L’Allemagne de l’ouest, dont les succès économiques avaient longtemps fait pâlir la France de jalousie, avait à peu près la même population que la France et la Grande Bretagne. Lui succédait une Allemagne avec 16 millions d’habitants en plus, placée désormais non plus sur la ligne de front mais au cœur d’une nouvelle Europe. Même s’il lui fallait rebâtir l’économie de la partie orientale, ce surcroit de puissance à venir ne pouvait fonctionner dans le cadre de la construction européenne que sur la base de la confiance et d’une plus grande intégration.
Les crispations n’ont pas manqué, comme on le verra lors du traité de Nice où le chancelier social-démocrate allemand Gerhard Schröder a arraché au président Jacques Chirac une représentation proportionnelle aux populations du nombre de députés au parlement européen. Mais chacun dans leur rôle, le chrétien démocrate Wolfgang Schäuble, ministre de l’Intérieur, chargé de la négociation allemande sur la réunification, et le socialiste Jacques Delors, qui dirigeait alors la Commission européenne, ont su jeter les bases de cette confiance sans laquelle rien n’aurait été possible. Sous l’autorité de François Mitterrand, toujours un peu méfiant, du chancelier Kohl, les deux hommes ont ouvert la voie à ce qui deviendra en 1992 le traité fondateur de l’Union européenne, le traité de Maastricht, qui repose sur un deal principal : la prise en charge par la communauté européenne d’une partie du coût de la réunification en échange d’une accélération du rythme de l’intégration économique qui conduira à la création de l’Euro, la monnaie unique européenne, lancée en 1998 après des négociations compliquées, et dont la Grande Bretagne se tient à l’écart ;
Une confiance qui conduira aussi à l’intégration dans le droit de l’Union, en 1999, des accords de Schengen sur la suppression des contrôles de frontières entre les Etats signataires ; et au renforcement progressif des prérogatives du Parlement européen. « l’Allemagne est aujourd’hui un pays normal » , aimait à dire Wolfgang Schäuble dont les convictions européennes ont joué un rôle important pour la coopération entre les deux parlements, français et allemand, dans toutes les années où il présidait le parlement allemand.

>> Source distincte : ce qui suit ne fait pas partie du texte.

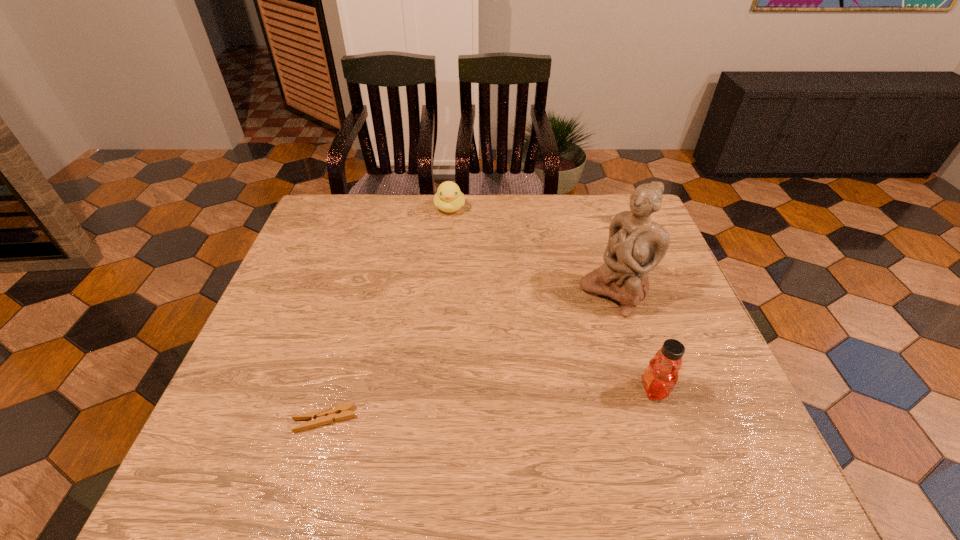
Find the location of a particular element. This screenshot has height=540, width=960. vacant space at the near left corner of the desktop is located at coordinates (226, 414).

This screenshot has width=960, height=540. In order to click on free space between the shortest object and the duckling in this screenshot , I will do `click(387, 314)`.

The width and height of the screenshot is (960, 540). Identify the location of free space between the third shortest object and the second object from left to right. (552, 299).

Find the location of `empty location between the third farthest object and the clothespin`. empty location between the third farthest object and the clothespin is located at coordinates (490, 404).

The width and height of the screenshot is (960, 540). Identify the location of free area in between the leftmost object and the duckling. (387, 314).

Where is `free space that is in between the third farthest object and the duckling`? free space that is in between the third farthest object and the duckling is located at coordinates (552, 299).

This screenshot has height=540, width=960. I want to click on free spot between the honey and the duckling, so click(552, 299).

Where is `vacant area between the figurine and the second tallest object`? The width and height of the screenshot is (960, 540). vacant area between the figurine and the second tallest object is located at coordinates (635, 342).

The height and width of the screenshot is (540, 960). In order to click on vacant area that lies between the farthest object and the tallest object in this screenshot , I will do `click(532, 251)`.

Where is `free point between the honey and the leftmost object`? free point between the honey and the leftmost object is located at coordinates (490, 404).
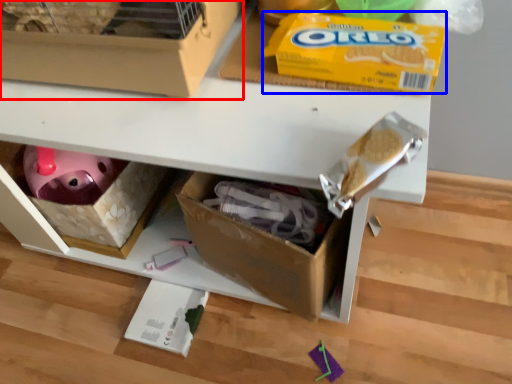
Question: Which object is closer to the camera taking this photo, box (highlighted by a red box) or cereal (highlighted by a blue box)?

Choices:
 (A) box
 (B) cereal

Answer: (A)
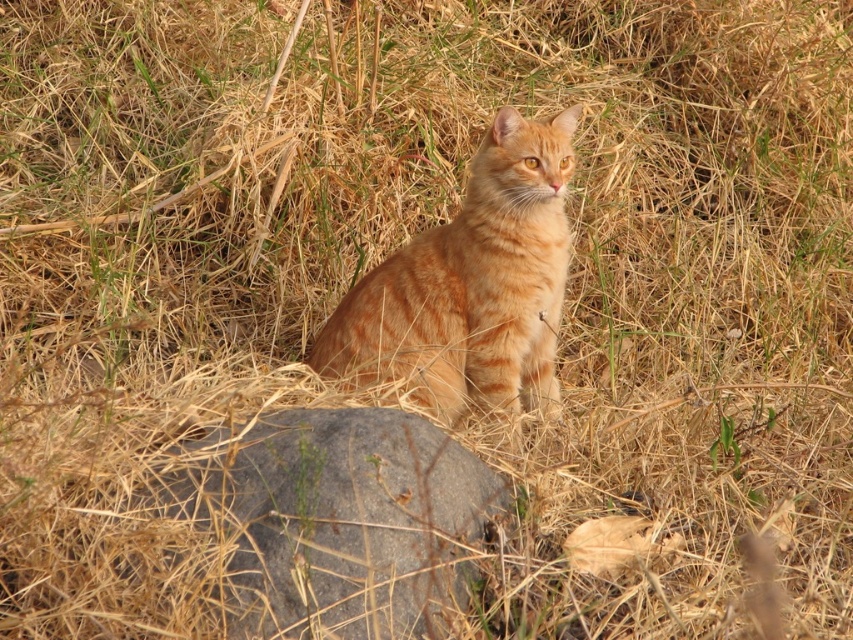
You are a photographer trying to capture the orange fur cat at center. You need to position yourself so that the gray rough stone at lower center is not blocking the cat. Which direction should you move relative to the cat?

You should move to the right relative to the orange fur cat at center because the gray rough stone at lower center is located to the left of the cat, so moving right would place the stone out of the frame or behind you.

You are a photographer trying to capture the orange fur cat at center. You notice the gray rough stone at lower center in the frame. Is the stone blocking the cat from your view?

The gray rough stone at lower center is positioned under the orange fur cat at center, so it might partially block the cat from your view depending on the camera angle and distance.

You need to place a small toy between the gray rough stone at lower center and the orange fur cat at center. Based on their sizes, which object should the toy be closer to?

The gray rough stone at lower center might be wider than orange fur cat at center, so the toy should be placed closer to the orange fur cat at center to ensure there is enough space between them.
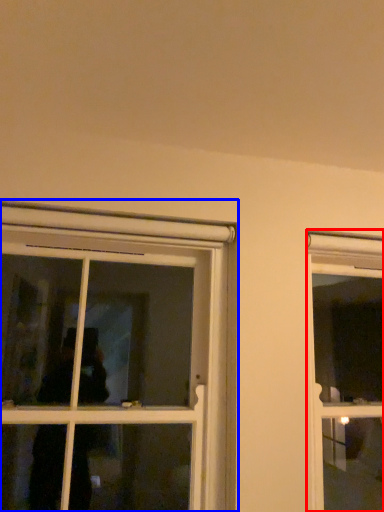
Question: Which object is further to the camera taking this photo, window (highlighted by a red box) or window (highlighted by a blue box)?

Choices:
 (A) window
 (B) window

Answer: (A)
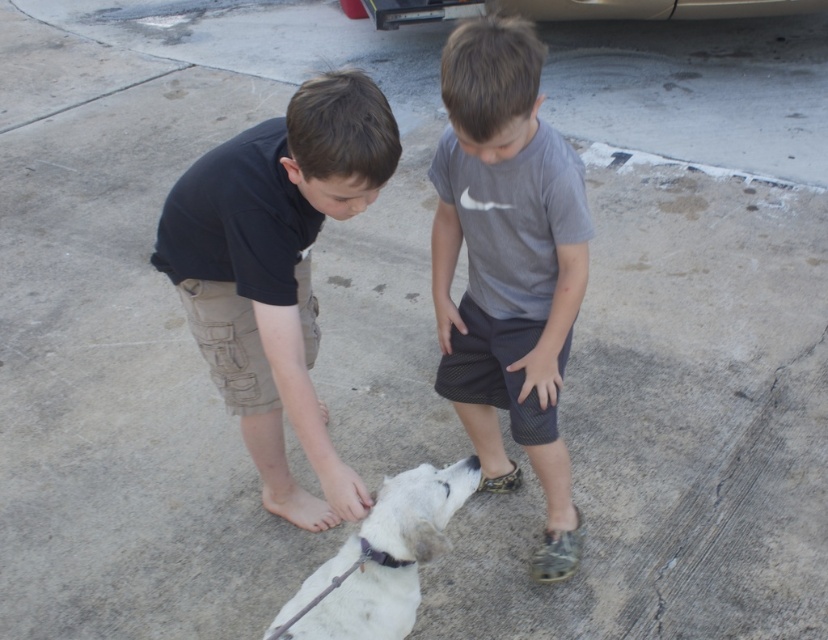
Can you confirm if dark blue cotton shirt at center is positioned to the right of white fur paw at lower center?

No, dark blue cotton shirt at center is not to the right of white fur paw at lower center.

Describe the element at coordinates (272, 250) in the screenshot. The width and height of the screenshot is (828, 640). I see `dark blue cotton shirt at center` at that location.

Where is `dark blue cotton shirt at center`? The image size is (828, 640). dark blue cotton shirt at center is located at coordinates (272, 250).

Where is `dark blue cotton shirt at center`? This screenshot has width=828, height=640. dark blue cotton shirt at center is located at coordinates (272, 250).

Between point (207, 202) and point (354, 588), which one is positioned behind?

The point (207, 202) is more distant.

Does point (272, 371) lie behind point (388, 529)?

Yes, it is behind point (388, 529).

The image size is (828, 640). What are the coordinates of `dark blue cotton shirt at center` in the screenshot? It's located at (272, 250).

Who is shorter, gray cotton shirt at center or white matte dog at lower center?

white matte dog at lower center is shorter.

Is point (453, 92) closer to camera compared to point (436, 513)?

No, it is behind (436, 513).

Which is behind, point (506, 467) or point (434, 525)?

Positioned behind is point (506, 467).

In order to click on gray cotton shirt at center in this screenshot , I will do `click(508, 266)`.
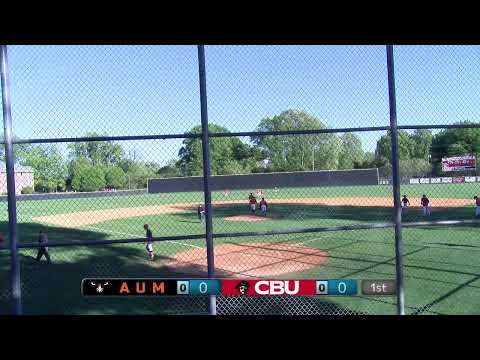
You are a GUI agent. You are given a task and a screenshot of the screen. Output one action in this format:
    pyautogui.click(x=<x>, y=<y>)
    Task: Click on the central wall in background
    
    Given the screenshot: What is the action you would take?
    pyautogui.click(x=316, y=183)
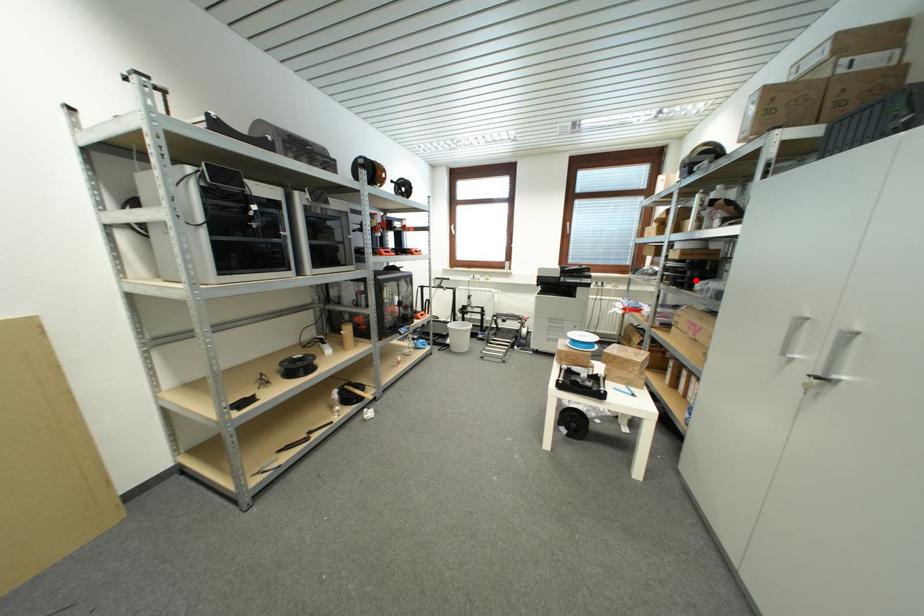
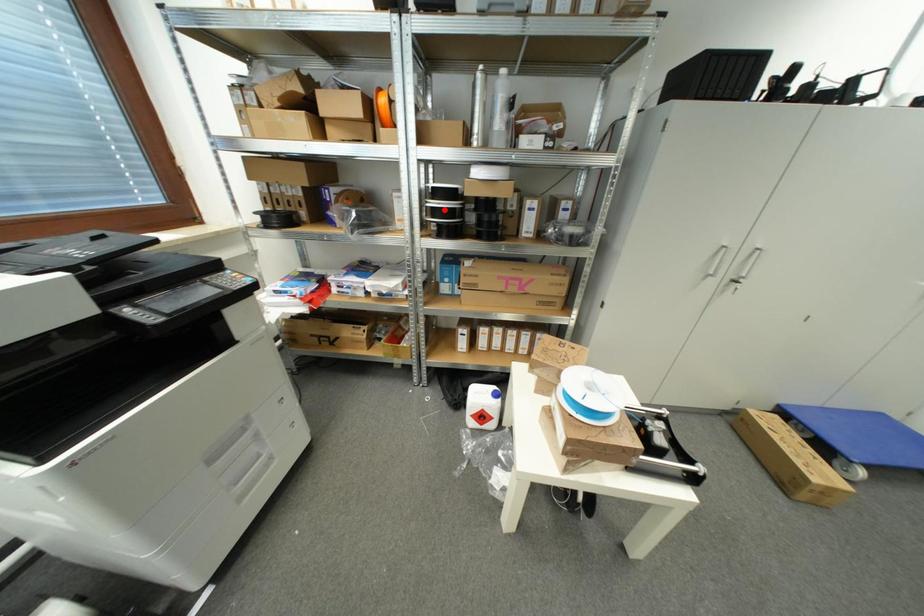
I am providing you with two images of the same scene from different viewpoints. A red point is marked on the first image and another point is marked on the second image. Is the red point in image1 aligned with the point shown in image2?

No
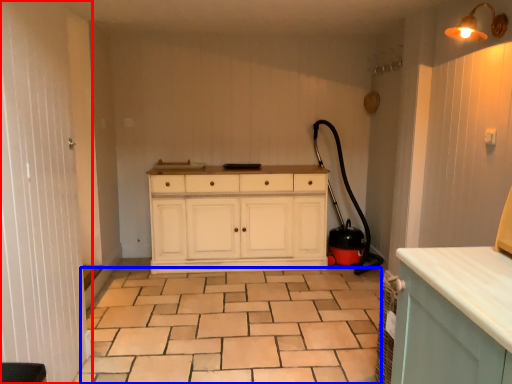
Question: Among these objects, which one is farthest to the camera, screen door (highlighted by a red box) or ceramic tile (highlighted by a blue box)?

Choices:
 (A) screen door
 (B) ceramic tile

Answer: (B)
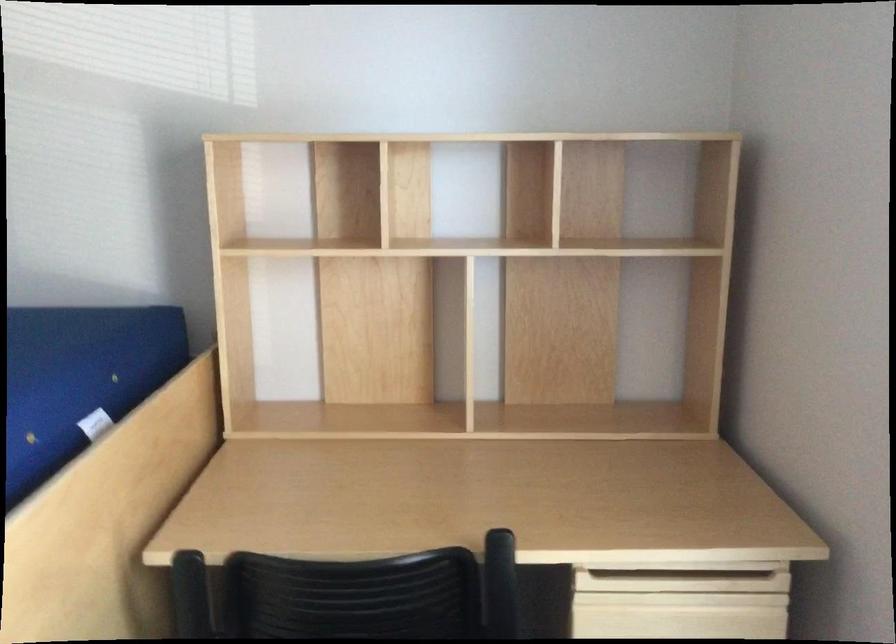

Schäuble partage avec Jacques Delors d’avoir été longtemps pressenti comme un chef d’Etat en puissance sans jamais le devenir. Que dans de grands médias français comme le Monde les commentateurs politiques aient préféré s’attarder à propos de Jacques Delors sur les circonvolutions d’une carrière politique nationale pour eux inachevée en dit long sur leur incompréhension de l’héritage européen de ces deux personnages hantés par l’après-guerre et la conviction absolue de devoir construire l’Europe pour lui éviter de retomber dans ses désastres habituels. Au moment où les extrême-droites allemande et française, qui questionnent cet héritage, ont le vent en poupe, il est assez curieux de voir dans nos deux pays les classes politiques de droite et de gauche et un grand nombre d’intellectuels s’enfermer dans leurs bagarres de sérail en s’éloignant des visions de ces grands acteurs européens qui avaient réussi à transcender leurs propres engagements pour aller vers ce qu’ils percevaient comme essentiel. Un idéal que l’agression de Poutine contre l’Ukraine rend plus urgent que jamais si l’on ne veut pas voir réduire en miette tôt ou tard leur héritage.
L’hommage national rendu le 5 janvier aux Invalides à Jacques Delors, celui décidé par le président de la République allemande en l’honneur de Wolfgang Schäuble, qui se tiendra au Bundestag le 22 janvier, jour de la commémoration de l’amitié franco-allemande, seront à la hauteur de cet héritage. A quelques mois des élections pour nos députés au Parlement européen, cela aidera peut-être les électeurs à s’y retrouver.